I want to tell him that I have no problem with that. It’s just… Well, I don’t know what to do with the knife-girl in my hands. I’ve got a wolf by the ears. I can’t keep holding her, but I can’t let her go.
She solves my dilemma for me by squirming free, landing like a cat on her feet and pivoting toward me, her knife aimed at my throat.
“I’m calling the cops,” says the hairless giant, throwing up his big, catcher’s-mitt hands and stepping behind the bar.
I look to Gretta. “Go to my car. On the left. Red Trans-Am. Firebird on the hood.”
Gretta stares down at the keys I’ve pressed into her palm. I figure she’s impressed by the cool ride.
“Trans what?” she says.
Hurry! I think.
She turns and passes through the coffeeshop’s doorway and out into the fog.
Me and knife-girl lock eyes. We both know it’s gone too far now. One of us could really get hurt.
“I’m sorry about your friend,” I say. “She must have been a wonderful person to deserve such a loyal friend as you.”
She stares at me with her angry, black eyes, her surging adrenaline causing the knife to shake in her hand.
Please, I think. Lower knife. We talk.
Her look of rage begins to diminish. Her dark-flame eyes soften. Her shoulders slump and her knife-hand slowly lowers.
I heave a sigh of relief. The crucial moment seems to have passed.
A hand grips my shoulder and wheels me around.
Standing there: a stoutly built man with an unhappy look and a jaw carved straight out of Mount Rushmore.
“Frankie?”
“Ya shouldn’ta did my sister dat way,” he growls.
The flash of a gigantic fist.
When I come to, Frankie and knife-girl are standing over me shooting mind-bullets at each other, probably arguing over which one of them gets to kill me. When they hear the sirens, they glance toward the misty, grayish white blanket at the door, then at each other.

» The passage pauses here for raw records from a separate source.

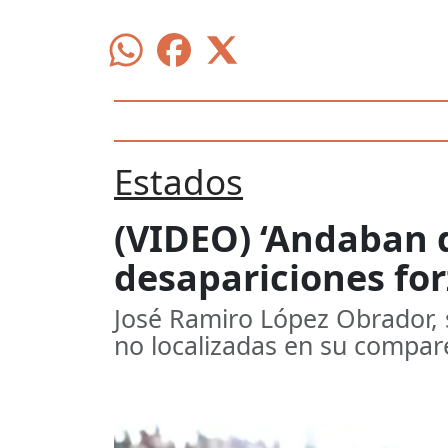
Estados
(VIDEO) ‘Andaban
desapariciones fo
José Ramiro López Obrador, s
no localizadas en su compar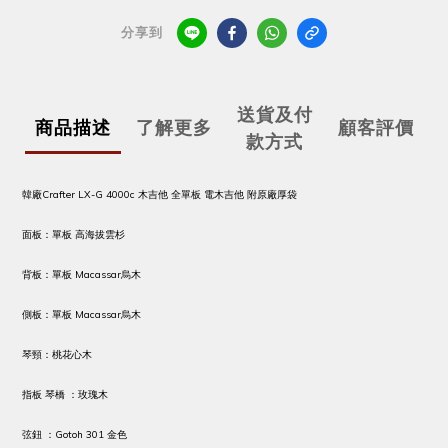
分享到
送貨及付
商品描述
了解更多
顧客評價
款方式
韓廠Crafter LX-G 4000c 木吉他 全單板 電木吉他 附原廠厚袋
面板：單板 高海拔雲杉
背板：單板 Macassar烏木
側板：單板 Macassar烏木
琴頸：桃花心木
指板 琴橋 ：玫瑰木
弦鈕 ：Gotoh 301 金色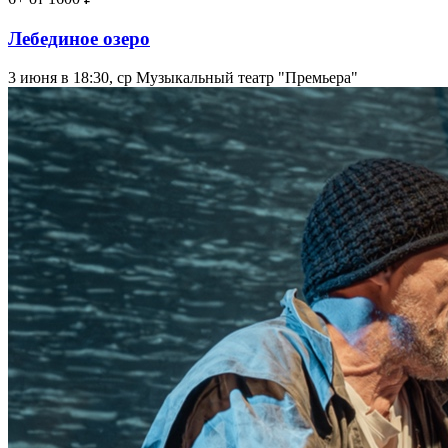
Лебединое озеро
3 июня в 18:30, ср
Музыкальный театр "Премьера"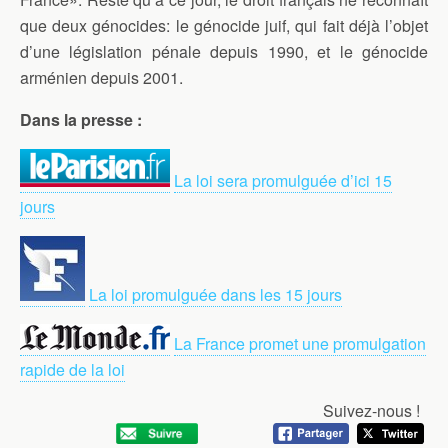
que deux génocides: le génocide juif, qui fait déjà l’objet
d’une législation pénale depuis 1990, et le génocide
arménien depuis 2001.
Dans la presse :
La loi sera promulguée d’ici 15
jours
La loi promulguée dans les 15 jours
La France promet une promulgation
rapide de la loi
Suivez-nous !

Frankie, fresh on parole, decides the door is his best option.
Knife-girl, kicking me in the unwounded shin first, exits a few steps behind him.
I pull myself up with the help of a table and begin hobbling toward the exit. At least I have the consolation of knowing that the talented Gretta Redding is waiting for me in my car and that I’m about to have the pleasure of introducing her to the world.
I feel a tickle at the back of my skull.
Hello, Dasher. Congratulations on your newfound powers.
Who this?
Dasher! Help me! cuts in someone else’s thought.
Gretta?
Our mind-link snaps, and the first voice returns.
Meet me at the northern rim of the meteorite crash site. If you want to see your girlfriend again.
Azeem? That you?
I need your mancey powers for a job, Dasher. Then maybe we can talk about renegotiating the terms of your loan.
And Gretta?
Azeem severs our connection. I run toward the gray, formless cloud crouched in the doorway.
Some days it ain’t easy being me… Dasher Dooley, talent scout.